Computer Vision From Scratch

A variety of CV tasks implemented from scratch in Python

Suppose you want to downsample and image $I$ (shrink it so it contains less pixels). One reason you would want to do this is to compress it.

A naive approach might be to simply keep every nth pixel:

\[I_{\text{down}}(x,y) = I(nx, ny)\]

where n is the downsampling factor.

This approach can lead to aliasing artifacts due to high-frequency components in the original image. Consider the Nyquist-Shannon sampling theorem: to accurately represent a signal, you must sample at least twice the highest frequency present.

To avoid aliasing, we first apply a low-pass filter to remove high-frequency components:

\[I_{\text{smooth}} = I * G\]

where * denotes convolution and G is a Gaussian kernel:

\[G(x, y) = \frac{1}{2\pi\sigma^2} e^{-\frac{x^2 + y^2}{2\sigma^2}}\]
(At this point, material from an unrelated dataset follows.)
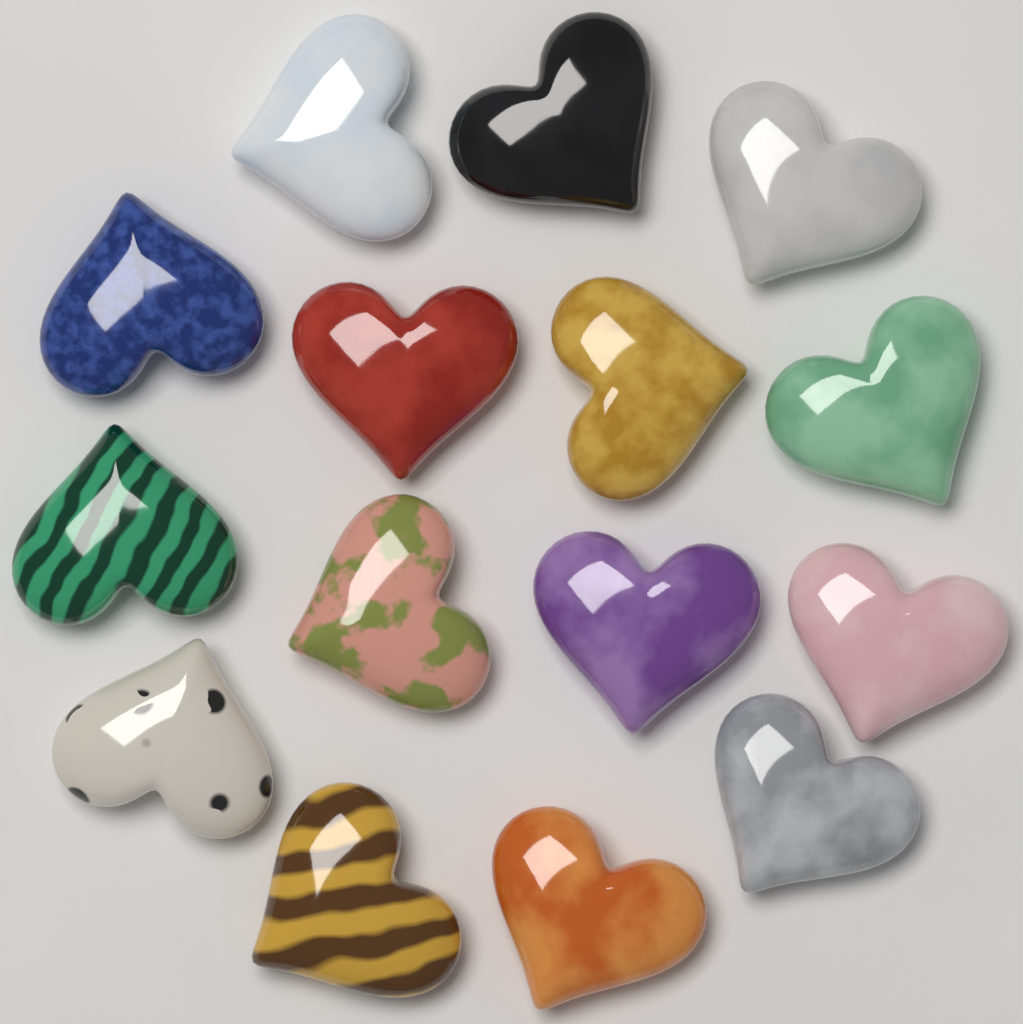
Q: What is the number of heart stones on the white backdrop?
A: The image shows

The standard deviation σ is typically chosen based on the downsampling factor:

\[\sigma = \frac{n}{2\sqrt{2\ln(2)}}\]

Building on our understanding of downsampling, let’s explore how to blend two images, $I_1$ and $I_2$, using Laplacian pyramids.

First, we create a Gaussian pyramid for each image:

\[G_i^{(k)} = \text{downsample}(G_{i-1}^{(k)} * G)\]

where $k \in {1,2}$ denotes the image, $i$ is the pyramid level, and $G$ is the Gaussian kernel.

The Laplacian pyramid captures the details lost in each downsampling step:

\[L_i^{(k)} = G_i^{(k)} - \text{upsample}(G_{i+1}^{(k)})\]

The upsampling operation involves increasing image size and smoothing:

\[\text{upsample}(I) = (I_{\text{enlarged}} * G) * 4\]

where $I_{\text{enlarged}}$ is $I$ with zeros inserted between each pixel.

Create a mask $M$ (same size as the images) to guide the blending. Values should be in [0, 1], where 0 means use $I_1$ and 1 means use $I_2$. Build a Gaussian pyramid for $M$:

\[M_i = \text{downsample}(M_{i-1} * G)\]

Blend the Laplacian pyramids using the mask:

\[L_i^{(\text{blend})} = L_i^{(1)} \cdot (1 - M_i) + L_i^{(2)} \cdot M_i\]

Reconstruct the blended image by summing the Laplacian pyramid levels:

\[I_{\text{blend}} = L_N^{(\text{blend})} + \sum_{i=0}^{N-1} \text{upsample}(L_{i+1}^{(\text{blend})})\]

where $N$ is the number of pyramid levels.